While celebrity and showbiz queries are most likely to trigger AI Overviews for titles like the Daily Mail , internet infrastructure experts are not going to “want to risk that something is hallucinated” – potentially protecting it from “Google zero” .

“If I’m going to use a liquid cooling solution where I need to make sure these 50 different components all sync up… I’m going to watch the 45-minute webinar rather than get the five bullet points,” Moss said.

With feature-styles pieces, Moss said DCD tries “make a physical aspect to it”, for example basing pieces around site visits, as to protect it from chatbot-like replication – DCD once sent a feature to the moon , with a SpaceX rocket carrying the piece on a drive when it launched.

“We’ll happily be on any of these AI platforms as long as they reference us,” said Moss. “And then it’s our job to make sure that if they reference us, a percentage of those people click on it, [and] what they get is better than what they read on ChatGPT… give them a reason to stay.”

DCD editor-in-chief Sebastian Moss with a rocket background. Picture: Sebastian Moss

DCD editor-in-chief Sebastian Moss with a rocket background. Picture: Sebastian Moss

Readership ‘too valuable’ for ‘quick paywall win’

DCD currently offers its editorial content for free, supported by seven newsletters (with 128,000 free subscribers across all), a quarterly print magazine, digital and physical supplements, a fortnightly podcast, awards show and webinars.

It is aiming to move towards a registration wall with the addition of a fourth web developer and an “intelligence analyst division”, but Moss said being “number one on readership [is] too valuable to throw away for a quick paywall win”.

Content will remain free for the foreseeable future, Moss said, but some digital supplements will be data-gated, and market sales data is to be subscription based.

For example, internal analysis of DCD’s reporting showed interest in liquid cooling was growing before it was reflected in the stock market, an insight that could be monetised in the form of reports, said Moss.

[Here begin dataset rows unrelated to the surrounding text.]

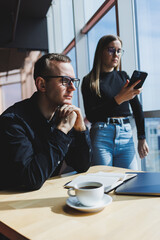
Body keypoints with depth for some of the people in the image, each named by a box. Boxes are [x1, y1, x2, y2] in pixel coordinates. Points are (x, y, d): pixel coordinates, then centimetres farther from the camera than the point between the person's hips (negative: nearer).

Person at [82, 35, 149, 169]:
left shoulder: (123, 76, 14)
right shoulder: (89, 81, 1)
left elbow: (137, 108, 12)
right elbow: (90, 116, -9)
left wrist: (142, 138, 7)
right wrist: (119, 99, -18)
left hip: (126, 134, 4)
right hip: (101, 135, -3)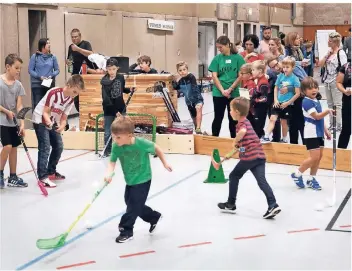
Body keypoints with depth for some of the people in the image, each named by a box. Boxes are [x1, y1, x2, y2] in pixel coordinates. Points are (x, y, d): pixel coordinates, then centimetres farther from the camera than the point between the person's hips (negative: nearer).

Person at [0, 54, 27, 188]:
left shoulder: (18, 85, 3)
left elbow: (19, 106, 0)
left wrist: (22, 123, -7)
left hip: (14, 121, 5)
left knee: (14, 147, 9)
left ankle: (13, 177, 19)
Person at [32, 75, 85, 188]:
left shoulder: (71, 100, -6)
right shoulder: (54, 93, -27)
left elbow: (63, 118, -5)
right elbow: (45, 112, -23)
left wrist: (62, 126, -25)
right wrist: (49, 123, -40)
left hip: (53, 122, 8)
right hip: (40, 120, -8)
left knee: (59, 147, 9)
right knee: (45, 147, -17)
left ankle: (51, 172, 26)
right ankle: (43, 177, -18)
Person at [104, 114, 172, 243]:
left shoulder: (142, 143, -28)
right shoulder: (116, 146, -19)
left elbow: (157, 149, -11)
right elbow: (112, 162, -16)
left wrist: (164, 163, 0)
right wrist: (109, 174, -37)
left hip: (142, 180, -6)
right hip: (130, 181, 6)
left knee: (133, 206, -4)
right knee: (135, 205, 17)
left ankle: (126, 231, 11)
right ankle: (154, 217, 39)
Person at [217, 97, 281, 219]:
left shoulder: (241, 123, -5)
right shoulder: (245, 122, 23)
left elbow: (242, 131, -30)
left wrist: (235, 141, -16)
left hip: (249, 157, -8)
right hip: (260, 156, 8)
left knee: (234, 176, 12)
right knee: (262, 181, -2)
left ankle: (231, 204, 20)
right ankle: (273, 205, -17)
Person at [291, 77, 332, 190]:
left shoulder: (316, 101, 12)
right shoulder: (307, 102, -15)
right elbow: (317, 116, -23)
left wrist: (326, 130, 20)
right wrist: (327, 111, -38)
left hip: (319, 133, 9)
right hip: (311, 133, -9)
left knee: (319, 156, 10)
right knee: (314, 157, -12)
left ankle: (311, 179, 20)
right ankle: (297, 174, 5)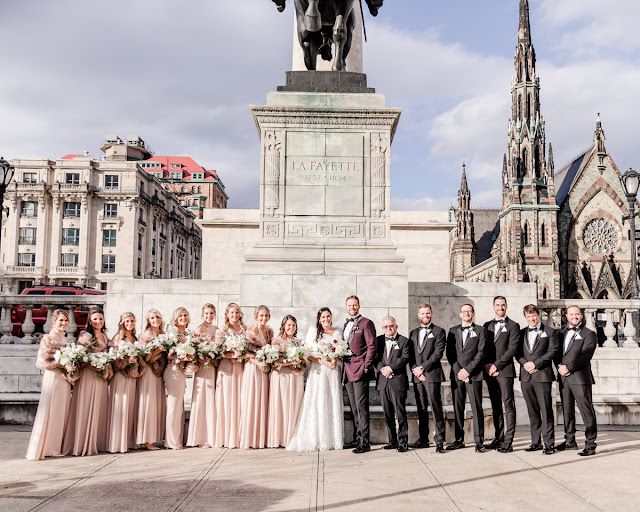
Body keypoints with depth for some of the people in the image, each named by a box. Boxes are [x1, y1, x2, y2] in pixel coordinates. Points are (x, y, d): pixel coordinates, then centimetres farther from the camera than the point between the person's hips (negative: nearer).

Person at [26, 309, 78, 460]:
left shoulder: (65, 339, 15)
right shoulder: (47, 338, -7)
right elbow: (40, 362, -12)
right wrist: (60, 364, -18)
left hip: (64, 380, 8)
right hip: (52, 378, -7)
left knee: (62, 413, 9)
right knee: (49, 413, -6)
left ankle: (56, 447, 16)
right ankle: (42, 449, -1)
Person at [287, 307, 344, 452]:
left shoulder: (337, 333, 13)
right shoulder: (313, 330, 3)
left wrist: (334, 361, -8)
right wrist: (324, 362, -13)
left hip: (332, 372, 3)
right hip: (317, 371, -2)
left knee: (333, 403, 0)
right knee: (316, 403, -6)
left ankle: (332, 439, 5)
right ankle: (316, 439, -2)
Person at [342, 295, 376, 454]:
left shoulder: (366, 323, -4)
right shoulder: (346, 325, 18)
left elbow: (371, 346, -9)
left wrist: (366, 367, -14)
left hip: (360, 370, -8)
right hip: (348, 372, 8)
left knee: (361, 406, -9)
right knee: (353, 407, 11)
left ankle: (365, 442, -7)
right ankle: (358, 438, 19)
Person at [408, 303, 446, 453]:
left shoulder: (439, 331, 3)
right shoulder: (413, 333, 20)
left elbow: (438, 353, -7)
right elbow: (410, 354, 15)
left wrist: (422, 367, -12)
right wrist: (415, 370, -2)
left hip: (432, 374, -5)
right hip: (417, 376, 5)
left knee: (436, 407, -9)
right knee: (421, 408, 8)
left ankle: (439, 440, -7)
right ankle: (423, 439, 14)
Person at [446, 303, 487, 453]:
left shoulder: (480, 330, 6)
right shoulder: (453, 331, 14)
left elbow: (481, 352, -3)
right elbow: (449, 353, 8)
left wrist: (468, 370, -11)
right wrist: (458, 370, -5)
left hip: (473, 374, -3)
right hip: (456, 375, 3)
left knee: (477, 408, -5)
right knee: (458, 408, 5)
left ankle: (479, 441, -2)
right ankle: (459, 440, 11)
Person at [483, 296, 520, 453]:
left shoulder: (513, 326, 1)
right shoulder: (487, 326, 17)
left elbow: (512, 350, -8)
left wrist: (496, 365, -12)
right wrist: (487, 364, -2)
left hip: (505, 370, -5)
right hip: (490, 371, 5)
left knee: (508, 405, -7)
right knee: (495, 406, 9)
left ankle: (508, 441, -7)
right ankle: (499, 438, 16)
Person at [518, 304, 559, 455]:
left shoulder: (550, 332, 4)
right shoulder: (522, 333, 17)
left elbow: (552, 351, -5)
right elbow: (518, 352, 13)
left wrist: (535, 364, -12)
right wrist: (525, 364, -7)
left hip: (542, 375, -4)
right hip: (526, 376, 4)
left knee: (546, 410, -6)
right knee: (532, 411, 8)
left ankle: (549, 443, -2)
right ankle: (535, 442, 13)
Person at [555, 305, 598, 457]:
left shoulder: (588, 334, -1)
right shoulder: (561, 333, 18)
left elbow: (586, 356, -11)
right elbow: (556, 353, 16)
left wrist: (568, 367, -16)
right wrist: (560, 367, -4)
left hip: (580, 378, -6)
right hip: (563, 378, 6)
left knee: (587, 412, -6)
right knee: (567, 411, 12)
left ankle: (590, 445, -3)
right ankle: (570, 441, 22)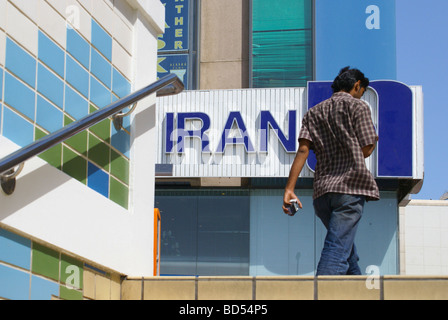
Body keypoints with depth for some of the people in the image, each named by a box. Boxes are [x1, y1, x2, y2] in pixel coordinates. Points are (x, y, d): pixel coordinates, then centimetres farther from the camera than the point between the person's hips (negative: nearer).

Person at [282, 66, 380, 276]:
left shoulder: (314, 112, 19)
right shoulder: (358, 107, 5)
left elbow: (303, 150, 6)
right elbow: (366, 150, 2)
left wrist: (289, 188, -1)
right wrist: (374, 140, 25)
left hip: (321, 189, 6)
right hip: (351, 187, -6)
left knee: (347, 251, 19)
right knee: (337, 251, -15)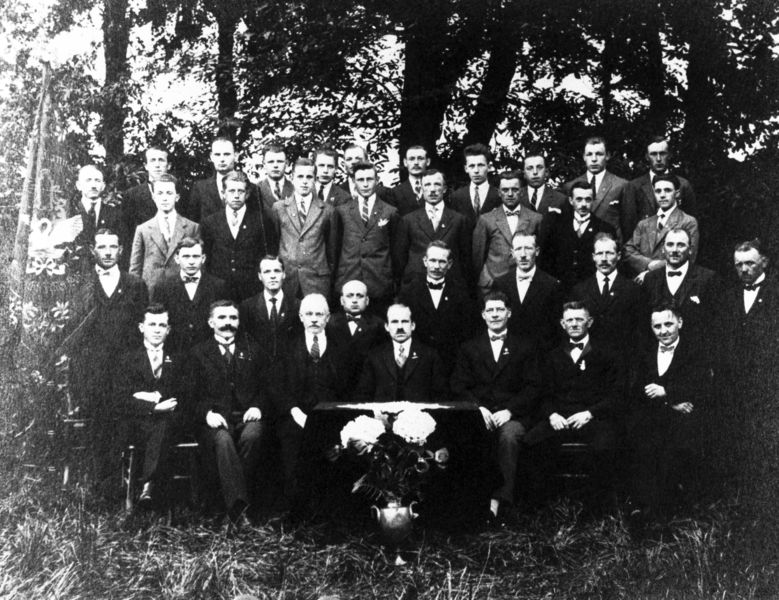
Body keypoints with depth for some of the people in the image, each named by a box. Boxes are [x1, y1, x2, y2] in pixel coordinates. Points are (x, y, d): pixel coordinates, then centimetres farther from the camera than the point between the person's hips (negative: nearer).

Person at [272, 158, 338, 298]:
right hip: (285, 276, 1)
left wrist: (329, 274, 12)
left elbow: (332, 247, 11)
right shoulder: (279, 208, 8)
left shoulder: (327, 211, 6)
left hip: (317, 280, -1)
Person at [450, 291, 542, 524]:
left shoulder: (525, 348, 15)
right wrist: (478, 408, -10)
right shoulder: (469, 348, 19)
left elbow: (533, 388, 5)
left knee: (509, 435, -36)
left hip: (512, 415, -1)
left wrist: (509, 410, -11)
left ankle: (501, 500, -37)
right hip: (478, 414, 1)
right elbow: (458, 387, 9)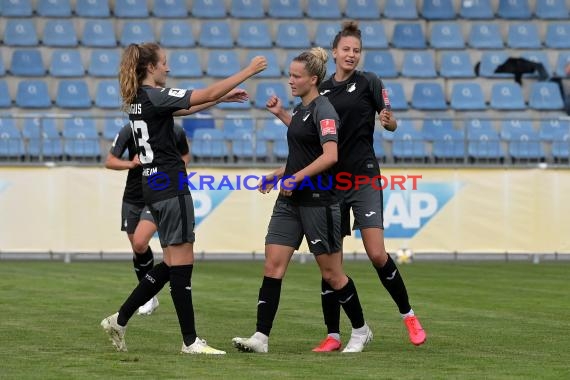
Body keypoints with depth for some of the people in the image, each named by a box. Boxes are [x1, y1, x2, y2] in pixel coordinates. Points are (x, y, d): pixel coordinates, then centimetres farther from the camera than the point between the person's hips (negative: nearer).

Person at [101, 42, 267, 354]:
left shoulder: (137, 99, 14)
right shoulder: (155, 96, -14)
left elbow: (186, 109, 26)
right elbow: (208, 94, -16)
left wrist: (224, 97, 23)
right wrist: (248, 71, -8)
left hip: (153, 185, 10)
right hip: (170, 185, -10)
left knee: (172, 263, 14)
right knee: (181, 262, -5)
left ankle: (119, 320, 15)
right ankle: (190, 341, -2)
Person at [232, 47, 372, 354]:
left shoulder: (323, 110, -13)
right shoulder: (301, 108, 14)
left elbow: (330, 155, -26)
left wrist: (296, 178, -28)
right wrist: (278, 175, 20)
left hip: (318, 200, -8)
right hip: (290, 201, 9)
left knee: (331, 273, 3)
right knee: (272, 267, -3)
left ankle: (360, 331, 21)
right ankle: (261, 337, -7)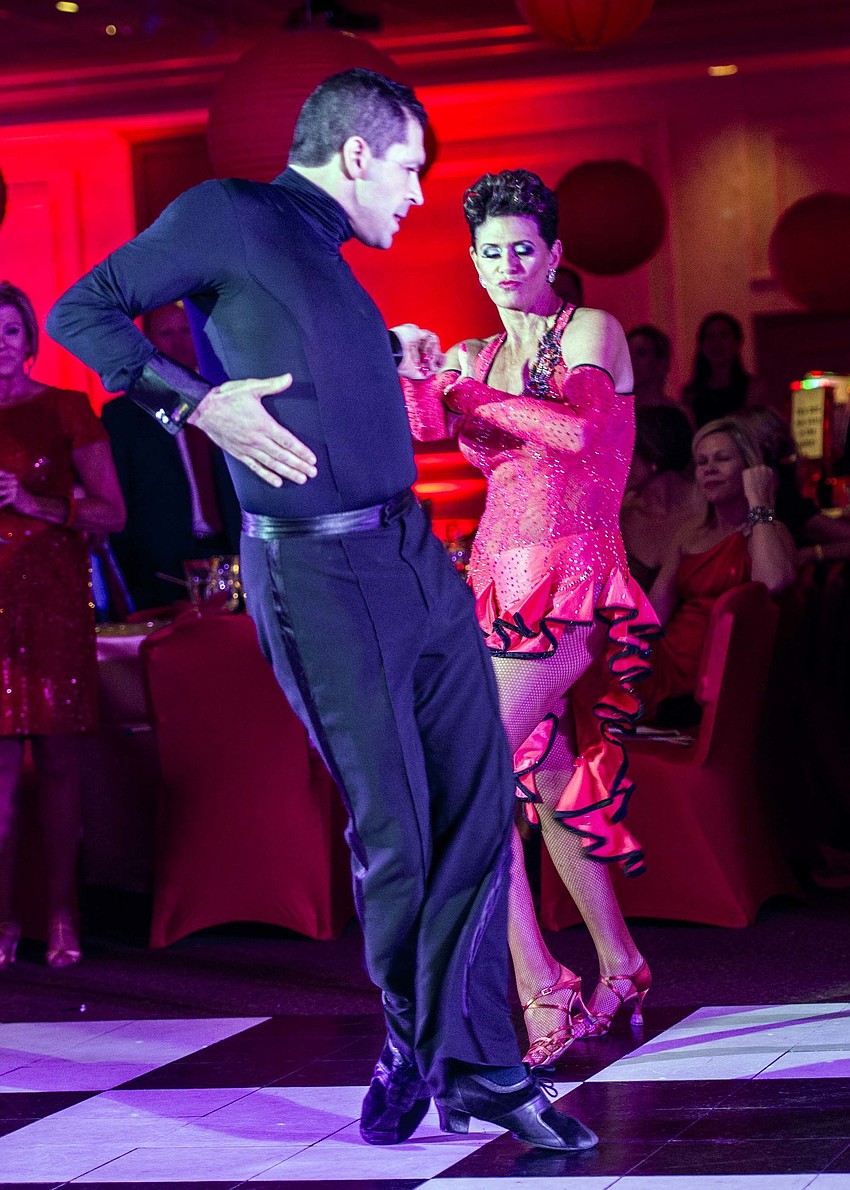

DCD also plans to hire an investment reporter, confident sector growth will continue in the wake of OpenAI’s $1.4trn spend in data centre commitments over next five to six years , announced in November.

“Just by the capex commitment of the biggest companies for the next year, I’m not stressed about this year,” Moss said adding if the “AI bubble” bursts, DCD remains in a strong position long-term as a well-established business.